> _What the task asks_: Extract, reproducing them exactly, the lines that begin with the line containing "reference entry 5,32." and continue through the end of the lines below, both ends included.

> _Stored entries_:
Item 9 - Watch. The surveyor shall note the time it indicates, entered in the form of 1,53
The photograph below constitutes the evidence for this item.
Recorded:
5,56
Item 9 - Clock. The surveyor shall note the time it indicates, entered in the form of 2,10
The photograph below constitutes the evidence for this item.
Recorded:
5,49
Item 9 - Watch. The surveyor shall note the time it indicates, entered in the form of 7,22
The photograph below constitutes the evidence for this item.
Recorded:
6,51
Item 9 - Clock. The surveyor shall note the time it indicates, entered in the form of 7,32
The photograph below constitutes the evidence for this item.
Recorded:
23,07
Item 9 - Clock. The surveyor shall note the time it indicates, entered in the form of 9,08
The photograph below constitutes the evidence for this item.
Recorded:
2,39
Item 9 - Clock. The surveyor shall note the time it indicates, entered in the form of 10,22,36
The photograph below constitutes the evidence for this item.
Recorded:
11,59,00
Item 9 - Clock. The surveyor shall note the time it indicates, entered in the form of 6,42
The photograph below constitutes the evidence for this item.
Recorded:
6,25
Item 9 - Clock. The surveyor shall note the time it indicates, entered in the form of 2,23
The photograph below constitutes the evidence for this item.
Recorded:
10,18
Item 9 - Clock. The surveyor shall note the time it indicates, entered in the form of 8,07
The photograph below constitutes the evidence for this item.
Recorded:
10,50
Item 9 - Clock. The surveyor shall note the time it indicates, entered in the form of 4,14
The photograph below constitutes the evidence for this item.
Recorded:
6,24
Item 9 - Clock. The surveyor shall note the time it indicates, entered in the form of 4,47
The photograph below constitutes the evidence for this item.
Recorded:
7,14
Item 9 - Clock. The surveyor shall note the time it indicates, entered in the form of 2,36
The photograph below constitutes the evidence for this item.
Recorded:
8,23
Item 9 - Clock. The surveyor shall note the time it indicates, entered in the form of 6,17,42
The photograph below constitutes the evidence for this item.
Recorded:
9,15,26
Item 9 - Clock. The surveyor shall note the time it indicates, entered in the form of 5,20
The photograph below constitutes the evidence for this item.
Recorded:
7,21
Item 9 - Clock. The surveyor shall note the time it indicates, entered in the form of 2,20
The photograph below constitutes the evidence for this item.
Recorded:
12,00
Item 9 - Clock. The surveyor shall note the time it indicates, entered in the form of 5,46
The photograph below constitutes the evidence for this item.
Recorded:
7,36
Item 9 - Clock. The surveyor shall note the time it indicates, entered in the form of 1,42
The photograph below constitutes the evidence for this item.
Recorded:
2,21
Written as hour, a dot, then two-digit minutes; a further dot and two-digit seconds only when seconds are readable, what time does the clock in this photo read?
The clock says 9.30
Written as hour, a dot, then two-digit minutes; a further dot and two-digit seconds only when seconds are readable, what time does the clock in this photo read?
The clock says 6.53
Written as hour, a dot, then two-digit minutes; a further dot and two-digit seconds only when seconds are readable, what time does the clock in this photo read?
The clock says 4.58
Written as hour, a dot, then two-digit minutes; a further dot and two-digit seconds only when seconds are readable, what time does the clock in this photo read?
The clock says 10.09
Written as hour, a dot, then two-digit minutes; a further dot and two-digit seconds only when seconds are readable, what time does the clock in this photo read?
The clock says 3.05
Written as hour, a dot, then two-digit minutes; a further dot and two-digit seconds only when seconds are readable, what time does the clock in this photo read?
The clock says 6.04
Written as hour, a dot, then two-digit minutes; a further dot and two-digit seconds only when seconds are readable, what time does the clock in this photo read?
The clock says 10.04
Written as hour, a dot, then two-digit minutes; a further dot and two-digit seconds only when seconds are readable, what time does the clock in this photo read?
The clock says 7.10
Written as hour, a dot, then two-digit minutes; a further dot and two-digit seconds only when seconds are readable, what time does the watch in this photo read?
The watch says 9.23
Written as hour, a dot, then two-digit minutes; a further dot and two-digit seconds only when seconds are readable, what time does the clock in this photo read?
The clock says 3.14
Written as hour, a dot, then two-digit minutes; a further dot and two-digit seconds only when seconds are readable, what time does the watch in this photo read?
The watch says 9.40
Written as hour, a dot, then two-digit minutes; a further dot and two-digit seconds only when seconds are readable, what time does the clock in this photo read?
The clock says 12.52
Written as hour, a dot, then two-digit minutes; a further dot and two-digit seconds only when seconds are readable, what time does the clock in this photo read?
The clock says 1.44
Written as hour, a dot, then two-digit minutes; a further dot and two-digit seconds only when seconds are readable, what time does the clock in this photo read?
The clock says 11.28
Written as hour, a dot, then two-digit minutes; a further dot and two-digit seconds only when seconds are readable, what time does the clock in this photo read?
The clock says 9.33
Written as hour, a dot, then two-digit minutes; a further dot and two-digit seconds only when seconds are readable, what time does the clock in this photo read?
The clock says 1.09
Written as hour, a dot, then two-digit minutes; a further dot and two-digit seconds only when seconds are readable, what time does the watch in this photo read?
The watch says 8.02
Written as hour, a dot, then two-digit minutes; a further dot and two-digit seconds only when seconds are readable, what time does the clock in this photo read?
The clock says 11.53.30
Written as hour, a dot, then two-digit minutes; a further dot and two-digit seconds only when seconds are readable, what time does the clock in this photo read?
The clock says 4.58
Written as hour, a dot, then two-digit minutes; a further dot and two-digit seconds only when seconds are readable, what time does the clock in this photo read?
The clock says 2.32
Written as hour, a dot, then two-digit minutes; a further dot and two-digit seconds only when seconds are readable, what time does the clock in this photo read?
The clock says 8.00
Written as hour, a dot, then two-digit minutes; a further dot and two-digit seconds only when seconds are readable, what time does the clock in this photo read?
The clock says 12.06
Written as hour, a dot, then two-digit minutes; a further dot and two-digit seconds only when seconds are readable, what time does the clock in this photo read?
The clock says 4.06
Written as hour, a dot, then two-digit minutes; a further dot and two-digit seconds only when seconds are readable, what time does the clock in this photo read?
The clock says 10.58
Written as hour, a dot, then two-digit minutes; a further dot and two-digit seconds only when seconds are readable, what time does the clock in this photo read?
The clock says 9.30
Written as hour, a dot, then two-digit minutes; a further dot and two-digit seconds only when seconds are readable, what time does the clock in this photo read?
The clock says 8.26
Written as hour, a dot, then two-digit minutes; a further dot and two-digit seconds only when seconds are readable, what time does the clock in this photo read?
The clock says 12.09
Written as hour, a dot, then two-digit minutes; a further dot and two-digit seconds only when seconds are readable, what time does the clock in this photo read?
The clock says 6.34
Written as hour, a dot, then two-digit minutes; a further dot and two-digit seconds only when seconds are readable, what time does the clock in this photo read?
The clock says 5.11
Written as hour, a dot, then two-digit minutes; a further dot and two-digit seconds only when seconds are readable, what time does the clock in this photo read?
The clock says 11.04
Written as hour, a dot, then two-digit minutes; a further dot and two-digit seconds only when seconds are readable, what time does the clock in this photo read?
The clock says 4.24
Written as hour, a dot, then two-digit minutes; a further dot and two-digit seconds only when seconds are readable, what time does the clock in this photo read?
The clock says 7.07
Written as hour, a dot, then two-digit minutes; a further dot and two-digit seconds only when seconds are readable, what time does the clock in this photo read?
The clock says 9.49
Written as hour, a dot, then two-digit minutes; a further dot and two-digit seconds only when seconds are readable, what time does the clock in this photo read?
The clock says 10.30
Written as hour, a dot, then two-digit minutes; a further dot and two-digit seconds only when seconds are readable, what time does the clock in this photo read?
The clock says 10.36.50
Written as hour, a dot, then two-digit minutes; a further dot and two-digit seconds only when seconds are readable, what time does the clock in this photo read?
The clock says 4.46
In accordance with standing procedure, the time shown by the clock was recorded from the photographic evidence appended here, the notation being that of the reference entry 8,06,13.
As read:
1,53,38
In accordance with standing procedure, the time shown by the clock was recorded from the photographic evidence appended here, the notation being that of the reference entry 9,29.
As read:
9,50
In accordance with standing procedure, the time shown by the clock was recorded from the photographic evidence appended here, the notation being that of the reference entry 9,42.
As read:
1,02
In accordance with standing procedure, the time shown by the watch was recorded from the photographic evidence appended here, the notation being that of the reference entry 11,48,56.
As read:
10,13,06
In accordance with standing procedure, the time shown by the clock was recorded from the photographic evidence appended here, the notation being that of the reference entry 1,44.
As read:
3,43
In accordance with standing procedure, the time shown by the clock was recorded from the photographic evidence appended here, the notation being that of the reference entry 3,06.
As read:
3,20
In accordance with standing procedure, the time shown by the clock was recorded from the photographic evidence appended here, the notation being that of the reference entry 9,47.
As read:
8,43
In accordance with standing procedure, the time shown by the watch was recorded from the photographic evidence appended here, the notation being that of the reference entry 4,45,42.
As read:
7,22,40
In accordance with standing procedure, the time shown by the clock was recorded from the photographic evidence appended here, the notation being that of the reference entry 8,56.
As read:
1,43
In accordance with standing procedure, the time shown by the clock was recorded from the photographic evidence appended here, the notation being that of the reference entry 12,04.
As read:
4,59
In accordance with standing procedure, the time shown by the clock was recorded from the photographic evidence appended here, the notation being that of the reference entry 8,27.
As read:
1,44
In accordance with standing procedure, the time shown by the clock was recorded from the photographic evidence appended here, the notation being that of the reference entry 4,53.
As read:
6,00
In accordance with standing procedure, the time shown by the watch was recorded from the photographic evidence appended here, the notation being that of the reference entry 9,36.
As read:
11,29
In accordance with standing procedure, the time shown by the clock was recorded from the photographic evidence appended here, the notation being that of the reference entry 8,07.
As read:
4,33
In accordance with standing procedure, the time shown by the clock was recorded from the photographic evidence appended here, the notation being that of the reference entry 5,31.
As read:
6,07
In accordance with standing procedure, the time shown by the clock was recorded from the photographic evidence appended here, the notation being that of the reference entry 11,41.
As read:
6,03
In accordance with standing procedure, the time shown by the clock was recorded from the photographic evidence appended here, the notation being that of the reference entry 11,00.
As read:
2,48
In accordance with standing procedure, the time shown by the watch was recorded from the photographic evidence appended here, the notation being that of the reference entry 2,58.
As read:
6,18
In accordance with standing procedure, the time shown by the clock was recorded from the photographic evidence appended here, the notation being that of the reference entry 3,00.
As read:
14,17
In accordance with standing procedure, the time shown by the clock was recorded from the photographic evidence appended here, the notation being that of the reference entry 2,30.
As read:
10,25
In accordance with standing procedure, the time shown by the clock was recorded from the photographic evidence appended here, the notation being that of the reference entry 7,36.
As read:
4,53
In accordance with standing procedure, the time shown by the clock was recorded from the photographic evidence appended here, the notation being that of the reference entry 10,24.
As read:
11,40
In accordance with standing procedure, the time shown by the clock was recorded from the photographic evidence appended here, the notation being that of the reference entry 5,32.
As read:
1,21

> _Response to the exercise_:
In accordance with standing procedure, the time shown by the clock was recorded from the photographic evidence appended here, the notation being that of the reference entry 5,32.
As read:
1,21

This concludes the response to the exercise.